Sabemos hoje que o programa criado para apoiar empresas aquando do fim das moratórias, apelidado Retomar, não passou do papel e apenas 2% das verbas da linha Retomar foram utilizadas pelas empresas. É um valor ridiculamente baixo: foram executados cerca de 22,7 milhões de euros, de um total de 1000 milhões de euros inicialmente previstos. Cavou-se um abismo entre as expectativas criadas pelo discurso político e a realidade. Pior: após um discurso repetido sucessivamente, sobre a necessidade de apoiar as empresas neste contexto pandémico, tal fracasso foi noticiado mas não suscitou diagnósticos, indignação, debate público ou, muito menos, qualquer apuramento de responsabilidades. Silêncio quase absoluto.

Vale a pena contar a história desde o início. O apoio foi anunciado pelo então ministro da Economia, Siza Vieira, em Julho de 2021, que salientou a necessidade de apoiar as empresas e assegurou que, através desta linha Retomar, 25% do crédito sob moratória poderia beneficiar de uma garantia do Estado. Feito o anúncio, o apoio foi então lançado em Setembro de 2021 pelo Banco Português de Fomento, com a habitual pompa mediática e política. Após um longo período de contenção da pandemia, com consequências dramáticas para vários sectores de actividade económica, havia sido esta a via encontrada pelo governo para prestar o devido auxílio às empresas, num momento crítico — o fim das moratórias. Durante longas semanas, incluindo na campanha eleitoral das legislativas, este e outros apoios às empresas serviram de exemplo da acção do governo na resposta às necessidades do tecido económico.

Dificilmente por coincidência, cinco dias após as eleições legislativas, no dia 4 de Fevereiro, o Banco Português de Fomento divulga o balanço dos primeiros três meses de vida do Retomar. Até 31 de Dezembro de 2021, a taxa de utilização por parte das empresas havia sido de uns míseros 4% (cerca de 40 milhões de euros). O fracasso estava anunciado. E foi ampliado recentemente, no âmbito da discussão do Orçamento de Estado para 2022, com a revisão em baixa dessa execução para cerca de 2%. Como justificar números tão baixos?

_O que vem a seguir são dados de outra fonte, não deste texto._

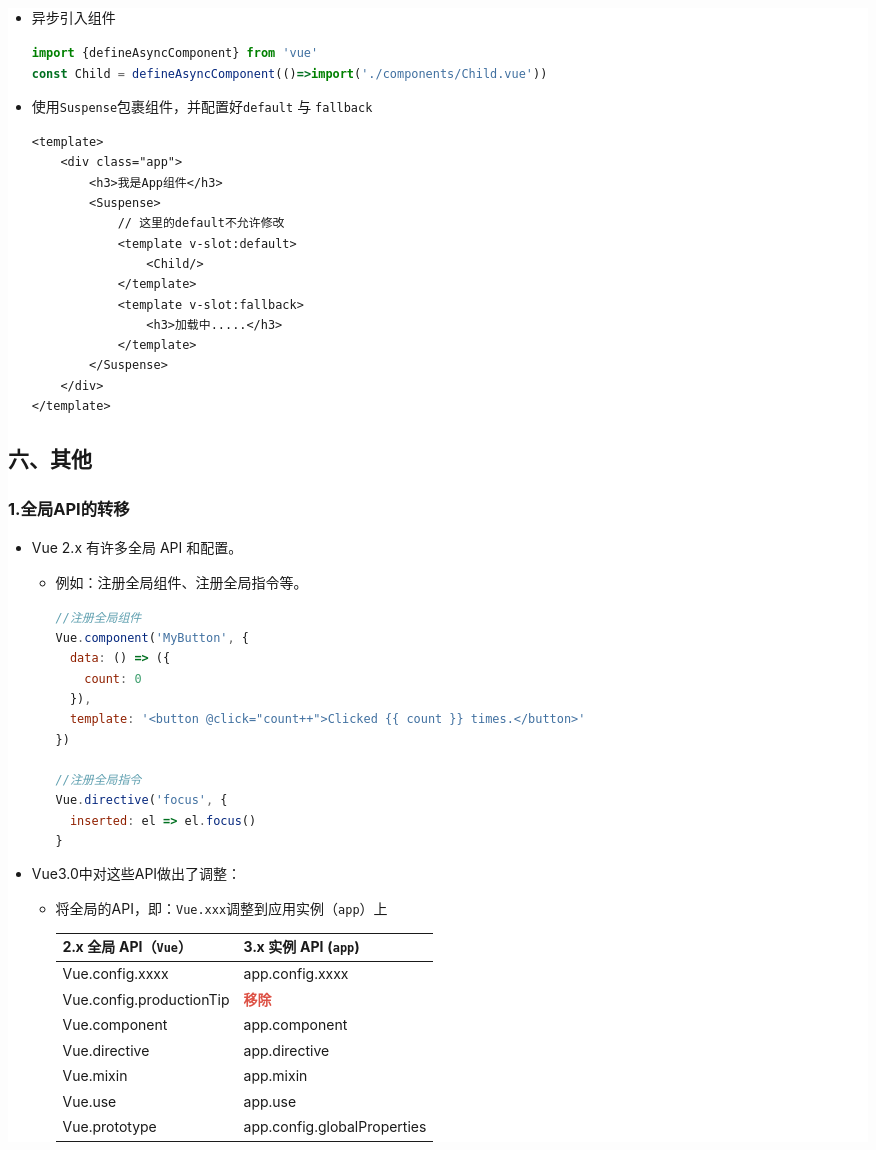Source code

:   - 异步引入组件

    ```js
    import {defineAsyncComponent} from 'vue'
    const Child = defineAsyncComponent(()=>import('./components/Child.vue'))
    ```

  - 使用```Suspense```包裹组件，并配置好```default``` 与 ```fallback```

    ```vue
    <template>
    	<div class="app">
    		<h3>我是App组件</h3>
    		<Suspense>
                // 这里的default不允许修改
    			<template v-slot:default>
    				<Child/>
    			</template>
    			<template v-slot:fallback>
    				<h3>加载中.....</h3>
    			</template>
    		</Suspense>
    	</div>
    </template>
    ```

## 六、其他

### 1.全局API的转移

- Vue 2.x 有许多全局 API 和配置。

  - 例如：注册全局组件、注册全局指令等。

    ```js
    //注册全局组件
    Vue.component('MyButton', {
      data: () => ({
        count: 0
      }),
      template: '<button @click="count++">Clicked {{ count }} times.</button>'
    })
    
    //注册全局指令
    Vue.directive('focus', {
      inserted: el => el.focus()
    }
    ```

- Vue3.0中对这些API做出了调整：

  - 将全局的API，即：```Vue.xxx```调整到应用实例（```app```）上

    | 2.x 全局 API（```Vue```） | 3.x 实例 API (`app`)                        |
    | ------------------------- | ------------------------------------------- |
    | Vue.config.xxxx           | app.config.xxxx                             |
    | Vue.config.productionTip  | <strong style="color:#DD5145">移除</strong> |
    | Vue.component             | app.component                               |
    | Vue.directive             | app.directive                               |
    | Vue.mixin                 | app.mixin                                   |
    | Vue.use                   | app.use                                     |
    | Vue.prototype             | app.config.globalProperties                 |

Na verdade, a surpresa seria se os números fossem elevados. Desde o seu lançamento, a linha Retomar havia sido alvo de inúmeras críticas, tanto pelas empresas como pelas instituições bancárias. Por exemplo, a Confederação Empresarial de Portugal avisou, logo em Setembro de 2021, que as regras e os critérios de elegibilidade para as empresas acederem aos apoios estavam mal elaborados e demasiado apertados — isto é, que o próprio desenho do Retomar excluiria uma enorme fatia das empresas que necessitariam destes apoios. Por isso, aquando do balanço de Fevereiro de 2022, a expressão de António Saraiva foi lapidar: “se o funil é apertado, não nos podemos admirar que deixe passar pouca água”. Também nos bancos prevalecia a mesma percepção e Paulo Macedo já havia apontado às restrições que impediriam o acesso a muitas empresas. De resto, um outro problema se anunciava desde o início: recorrer a esta linha Retomar implicaria um registo muito negativo no historial bancário das empresas, com implicações futuras, o que forçosamente afastaria muitas delas. Ou seja, o fracasso constatado nos números a partir de Fevereiro de 2022 foi o desenlace expectável.

Terá o Estado assumido os erros? Obviamente que não. Da parte do governo, silêncio e uma discreta correcção burocrática de verbas, por parte do então ministro das Finanças João Leão, que cortou a dotação inicial em 82% (de mil milhões para 177 milhões de euros). Da parte do Banco Português de Fomento, a interpretação criativa dos factos é tal que até provoca embaraço: de acordo com a instituição, uma tão baixa taxa de utilização não representa um fracasso do Retomar, mas sim a solidez das empresas portuguesas, que não precisaram de recorrer a esse apoio. Por outras palavras: o Banco Português de Fomento acha que está tudo bem porque, afinal, se reconhecesse que estava tudo mal teria de se olhar ao espelho.

Esta poderia ser a excepção, mas tornou-se cada vez mais a regra. Anunciam-se com pompa apoios de milhões de euros, mas introduzem-se critérios de elegibilidade que excluem os principais destinatários. Falham-se as metas, mas o balanço é sempre de sucesso. Os erros são evidentes, mas não há apuramento de responsabilidades. Eis Portugal, o reino da propaganda. E o pior é que, quando a realidade se impõe indisfarçável, é sempre tarde demais — já ninguém quer saber e nada se aprende.